In our Out of sight report, we called for a system where budgets across education, health and social care can be pooled to meet individual needs. We often hear stories from people who tell us that there are delays in accessing the right support due to discussions and disagreements on which budget this should come from. This is often why people are moved to inappropriate settings in the community, as commissioners sometimes are under pressure to put budget before people’s needs. This short-sighted approach has long-term costs, as it can contribute to a crisis that leads to hospital admission.
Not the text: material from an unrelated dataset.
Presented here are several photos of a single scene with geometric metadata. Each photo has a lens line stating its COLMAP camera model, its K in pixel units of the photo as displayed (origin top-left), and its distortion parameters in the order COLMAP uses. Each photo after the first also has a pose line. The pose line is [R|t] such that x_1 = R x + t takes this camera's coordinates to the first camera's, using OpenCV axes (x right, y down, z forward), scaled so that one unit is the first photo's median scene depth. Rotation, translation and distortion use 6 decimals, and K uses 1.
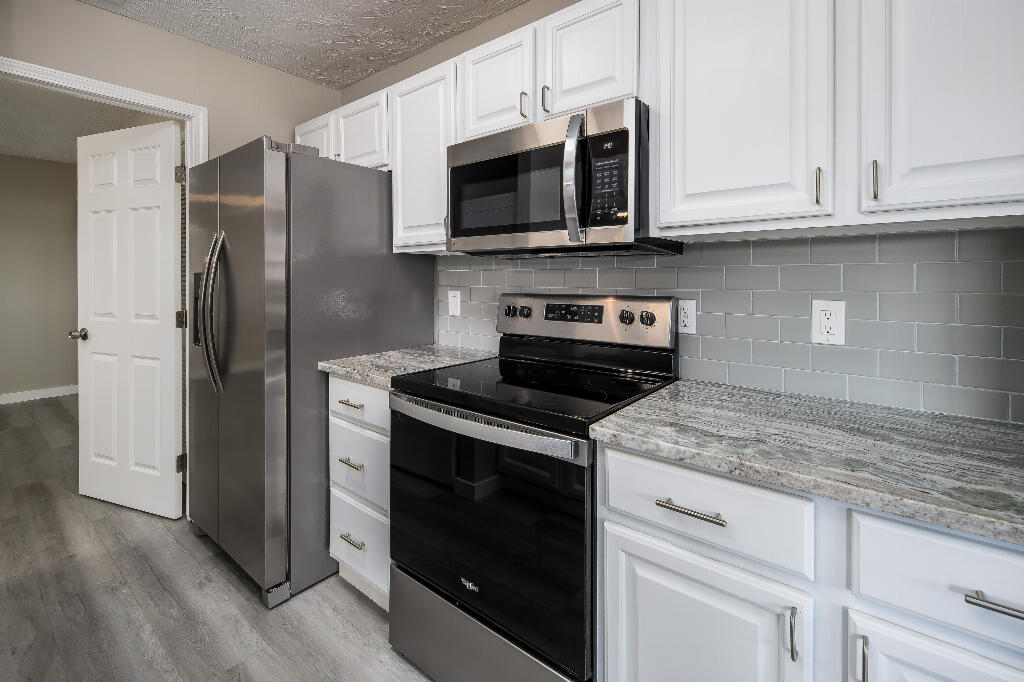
lens RADIAL K [[458.9, 0, 513.5], [0, 458.9, 277.0], [0, 0, 1]] dist [0.000677, -0.000227]
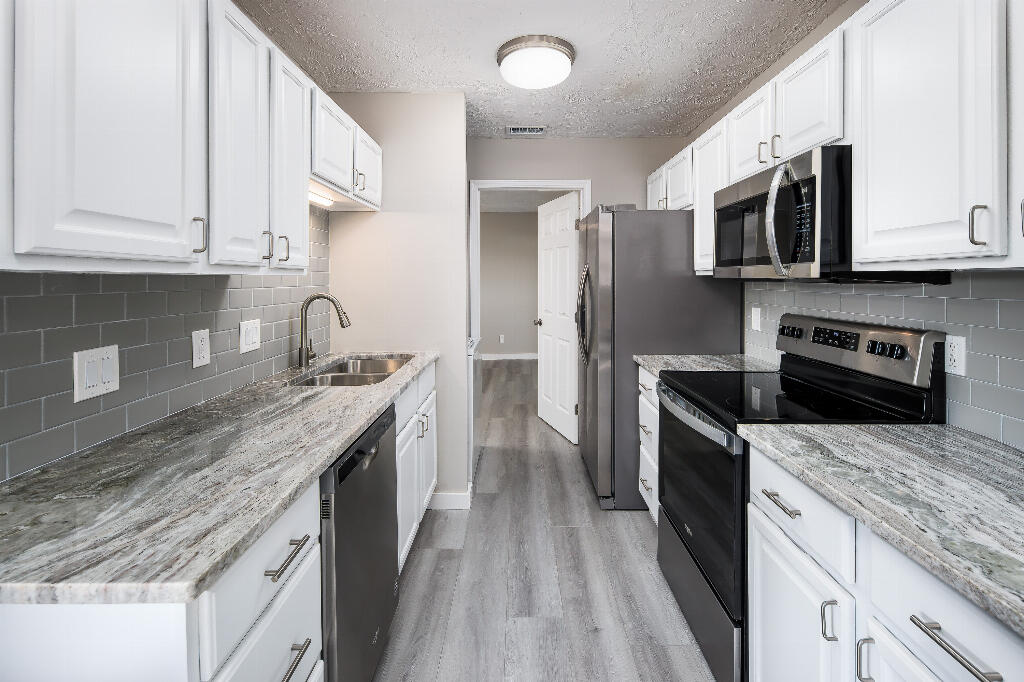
lens RADIAL K [[450.4, 0, 516.0], [0, 450.4, 275.6], [0, 0, 1]] dist [0.000509, -0.000347]
pose [[0.628380, -0.007541, -0.777870, 0.452113], [0.001530, 0.999963, -0.008458, -0.051102], [0.777905, 0.004124, 0.628368, -0.171782]]
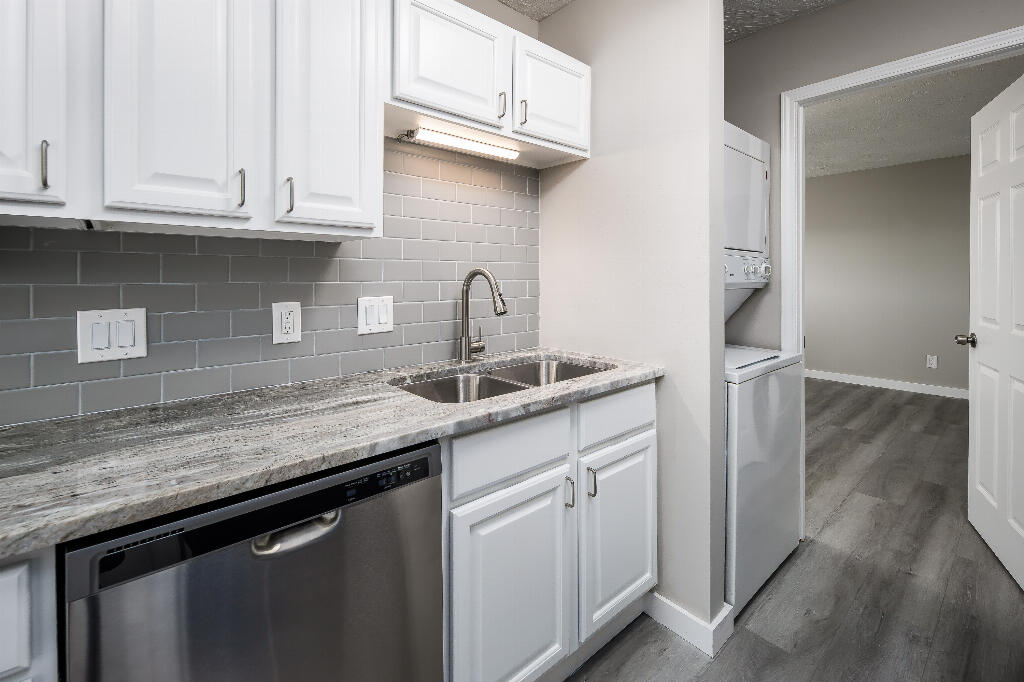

This is then repeated when people need to be discharged from hospital as health and social care can struggle to decide who will be responsible for the different costs of people’s care.

At present when people are in hospital, local authorities have no responsibility for payment. This does not give them an incentive to support people to be discharged to community placements, as it will then come out of their budget. People who have been detained under certain parts of the Mental Health Act are entitled to section 117 aftercare which can help them to access community support. However, as reported in our Monitoring the Mental Health Act in 2020/21 report, people do not always manage to access this.

The current funding system must be tackled and replaced by a system that ensures a person’s budget follows them between services. The Health Select Committee outlined in their July 2021 report concerns regarding the current funding system. The money used to keep people in hospital needs to be reinvested in appropriate community support and housing to enable people to live the lives they want where they want.